▸ **Try it**
Would you restate each entry word for word, omitting the pictures?
>>>>>
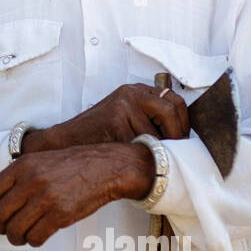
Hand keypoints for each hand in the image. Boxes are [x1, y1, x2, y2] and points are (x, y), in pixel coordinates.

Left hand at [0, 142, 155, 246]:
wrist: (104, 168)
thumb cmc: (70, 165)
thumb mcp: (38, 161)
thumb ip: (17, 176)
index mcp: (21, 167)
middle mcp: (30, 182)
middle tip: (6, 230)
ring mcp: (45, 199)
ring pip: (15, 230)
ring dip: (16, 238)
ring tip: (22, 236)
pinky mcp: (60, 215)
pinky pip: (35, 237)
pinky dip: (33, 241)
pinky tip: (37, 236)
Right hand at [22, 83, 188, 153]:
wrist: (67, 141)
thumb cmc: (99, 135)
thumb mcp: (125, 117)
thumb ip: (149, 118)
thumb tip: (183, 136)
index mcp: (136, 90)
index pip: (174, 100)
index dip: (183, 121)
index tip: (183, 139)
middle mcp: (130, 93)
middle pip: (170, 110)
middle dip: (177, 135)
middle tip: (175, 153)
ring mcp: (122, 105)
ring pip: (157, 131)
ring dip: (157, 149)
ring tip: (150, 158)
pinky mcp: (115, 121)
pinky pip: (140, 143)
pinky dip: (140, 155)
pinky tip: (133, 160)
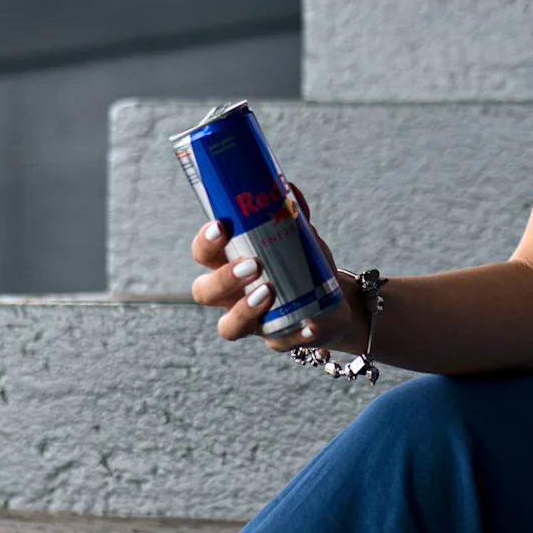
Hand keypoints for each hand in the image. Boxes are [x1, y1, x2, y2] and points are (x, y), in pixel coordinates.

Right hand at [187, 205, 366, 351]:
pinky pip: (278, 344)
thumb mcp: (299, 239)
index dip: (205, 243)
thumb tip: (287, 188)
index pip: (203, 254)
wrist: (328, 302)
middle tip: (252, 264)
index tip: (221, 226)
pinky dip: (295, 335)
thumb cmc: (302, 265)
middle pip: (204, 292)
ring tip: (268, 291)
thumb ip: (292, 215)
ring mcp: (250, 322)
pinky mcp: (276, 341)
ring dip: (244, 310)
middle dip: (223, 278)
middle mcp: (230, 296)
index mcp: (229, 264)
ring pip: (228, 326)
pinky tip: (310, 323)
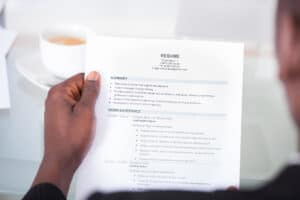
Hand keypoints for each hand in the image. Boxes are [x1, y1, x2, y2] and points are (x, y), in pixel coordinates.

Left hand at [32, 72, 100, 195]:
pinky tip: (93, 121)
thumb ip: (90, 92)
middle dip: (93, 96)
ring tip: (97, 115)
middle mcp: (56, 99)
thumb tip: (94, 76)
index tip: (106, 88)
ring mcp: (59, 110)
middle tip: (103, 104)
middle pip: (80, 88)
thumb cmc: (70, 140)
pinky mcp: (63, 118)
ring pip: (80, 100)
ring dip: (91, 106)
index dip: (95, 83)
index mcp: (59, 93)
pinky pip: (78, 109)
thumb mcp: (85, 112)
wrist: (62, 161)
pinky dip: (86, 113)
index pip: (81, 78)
<<<<<
▸ **Solution**
Hand keypoints for each hand in the image. Boxes are [x1, y1, x2, y2] and points are (x, y), in pixel coordinates.

Left hand at [0, 142, 155, 246]:
wrist: (104, 168)
thumb cmc: (70, 165)
thumb mcp: (38, 161)
thumb ip: (17, 176)
index mcp: (21, 167)
middle mcp: (30, 182)
middle tip: (6, 230)
ring mcp: (45, 199)
ring pip: (15, 230)
ring dip: (16, 238)
ring tip: (22, 236)
pinky mcp: (60, 215)
pinky pip: (35, 237)
pinky dip: (33, 241)
pinky tip: (37, 236)
Right hand at [22, 83, 188, 153]:
wrist: (67, 141)
thumb cmc: (99, 135)
thumb mcp: (125, 117)
thumb ip: (149, 118)
thumb tip: (183, 136)
index mcp: (136, 90)
index pip: (174, 100)
index dip: (183, 121)
index tip: (183, 139)
middle mcp: (130, 93)
middle pip: (170, 110)
middle dip: (177, 135)
middle tip: (175, 153)
ring mcp: (122, 105)
ring pip: (157, 131)
ring dip: (157, 149)
ring tip: (150, 158)
pinky mcp: (115, 121)
pinky pip: (140, 143)
pinky dip: (140, 155)
pinky tip: (133, 160)
Hand keypoints for each hand in the image. Boxes are [x1, y1, x2, y2] and points are (x, y), in pixel coordinates.

Right hand at [187, 205, 366, 351]:
pinky pip: (278, 344)
thumb mcp: (299, 239)
index dip: (205, 243)
thumb tip: (287, 188)
index pip: (203, 254)
wrist: (328, 302)
middle tip: (252, 264)
index tip: (221, 226)
pinky dip: (295, 335)
thumb cmc: (302, 265)
middle pip: (204, 292)
ring tip: (268, 291)
thumb ip: (292, 215)
ring mcp: (250, 322)
pinky mcp: (276, 341)
ring dip: (244, 310)
middle dip: (223, 278)
middle mcp: (230, 296)
index mcp: (229, 264)
ring pip: (228, 326)
pinky tip: (310, 323)
Hand keypoints for each hand in the image. Boxes are [x1, y1, x2, y2] and points are (x, y), in pixel coordinates.

Left hand at [32, 72, 100, 195]:
pinky tip: (93, 121)
thumb ip: (90, 92)
middle dip: (93, 96)
ring tip: (97, 115)
middle mcp: (56, 99)
thumb tip: (94, 76)
index tip: (106, 88)
ring mcp: (59, 110)
middle tip: (103, 104)
middle pip: (80, 88)
thumb cmc: (70, 140)
pinky mcp: (63, 118)
ring pip: (80, 100)
ring dip: (91, 106)
index dip: (95, 83)
index mcp: (59, 93)
pinky pip: (78, 109)
thumb mcp: (85, 112)
wrist: (62, 161)
pinky dip: (86, 113)
index pip: (81, 78)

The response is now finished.